Chart comprehension data
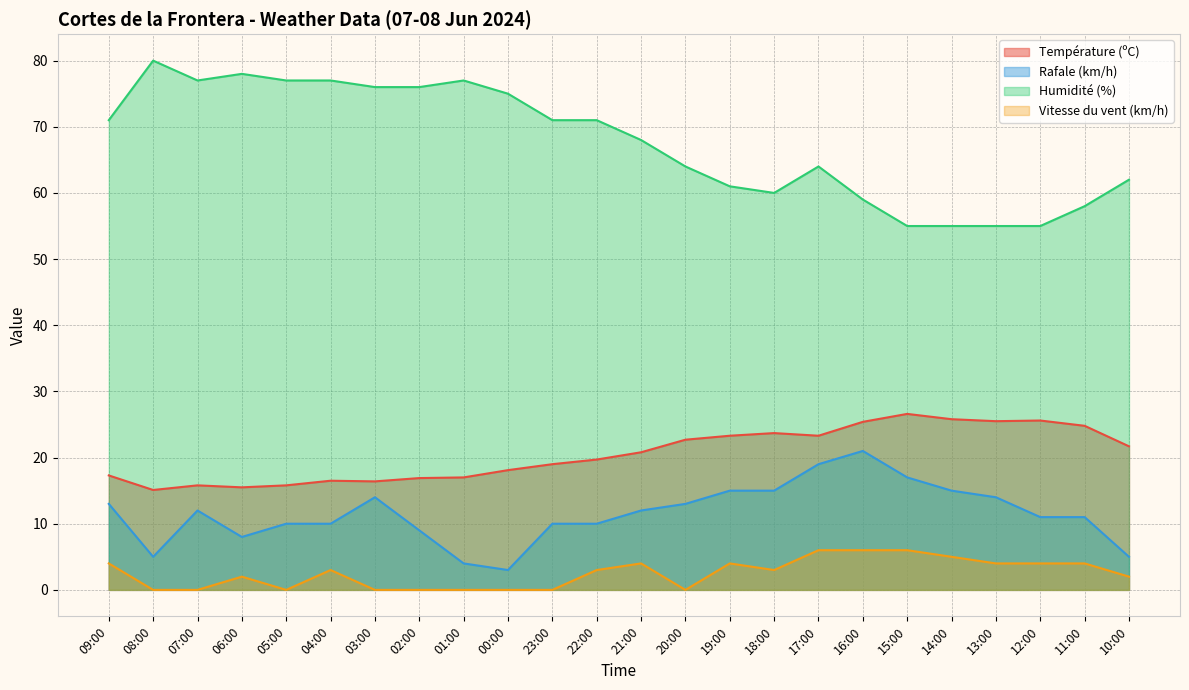

Which category has the lowest value across all series?

08:00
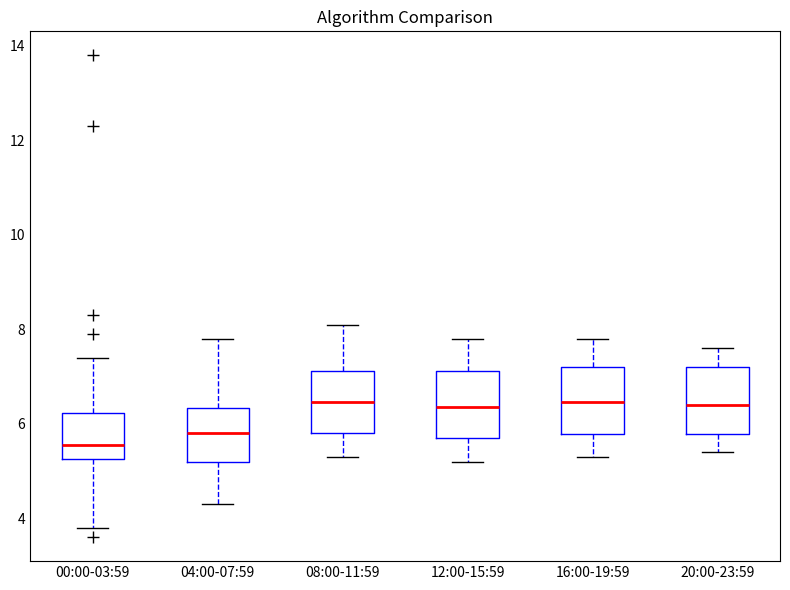

Reading left to right, read every box against the y-axis: the position of its median line, the range the box covers, and the ends of its whiskers. The values are not printed on the chart, so give them approximately, as read against the axis.

00:00-03:59: median 5.6, box 5.2 to 6.2, whiskers 3.8 to 7.4
04:00-07:59: median 5.8, box 5.2 to 6.4, whiskers 4.4 to 7.8
08:00-11:59: median 6.4, box 5.8 to 7.2, whiskers 5.4 to 8.2
12:00-15:59: median 6.4, box 5.8 to 7.2, whiskers 5.2 to 7.8
16:00-19:59: median 6.4, box 5.8 to 7.2, whiskers 5.4 to 7.8
20:00-23:59: median 6.4, box 5.8 to 7.2, whiskers 5.4 to 7.6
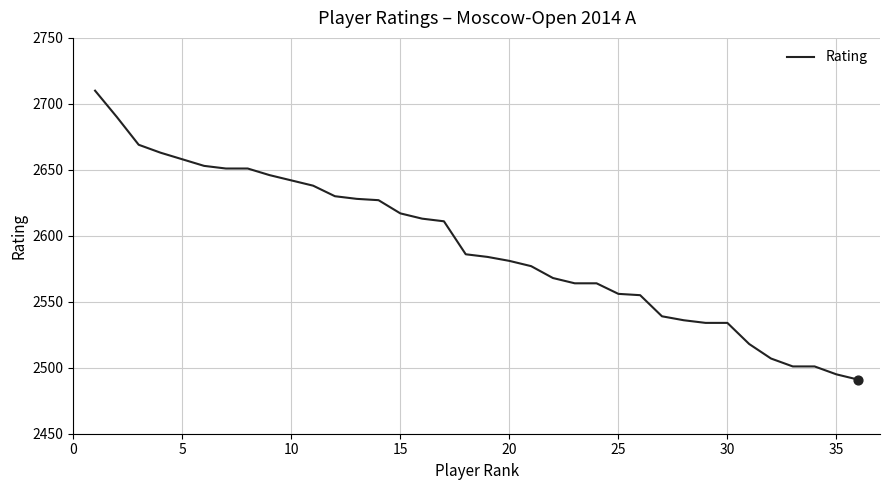

What is the maximum value shown in the chart?

2710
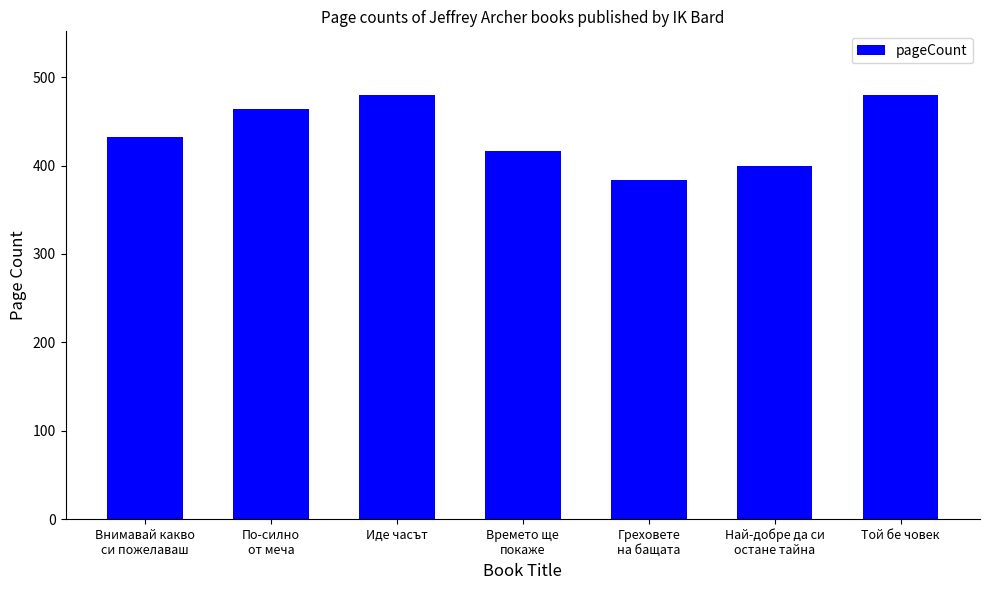

Are the bars grouped side by side (vs. stacked)?

No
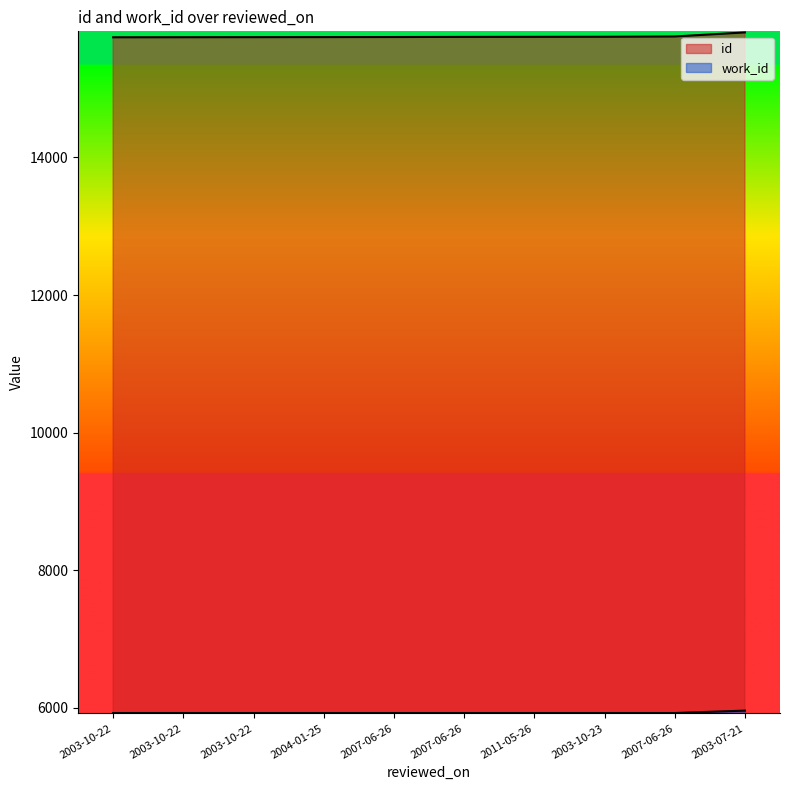

How many lines are shown in the chart?

2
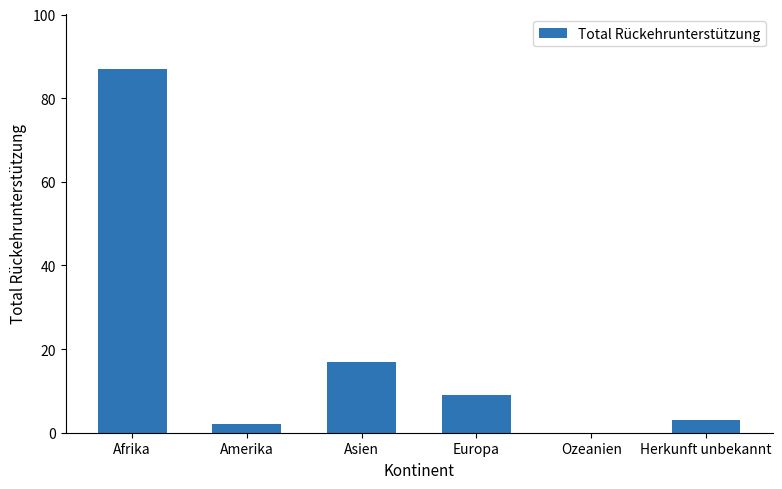

True or false: the data shows 5 at Asien.

False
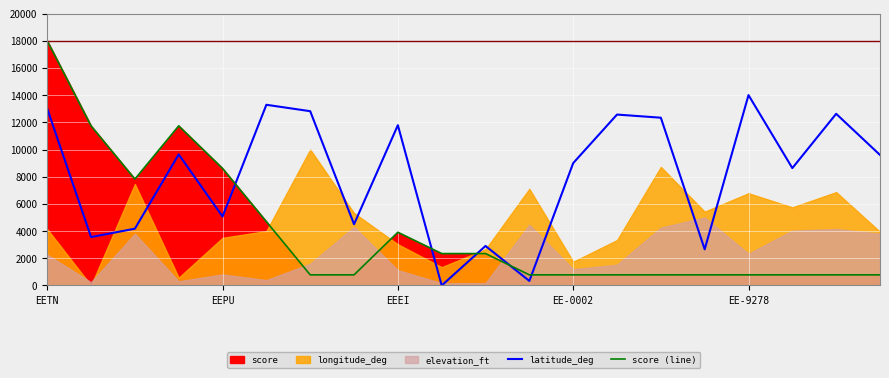

After their last crossing, which series has the higher values: score (line) or latitude_deg?

latitude_deg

**Exercise instructions**
Copy out word for word the stretch of the material from the line containing "How many lines are shown in the chart?" through the end of the material. Leave the pictures out.

**Written answer**
How many lines are shown in the chart?

2

True or false: the data shows 5 at Asien.

False

After their last crossing, which series has the higher values: score (line) or latitude_deg?

latitude_deg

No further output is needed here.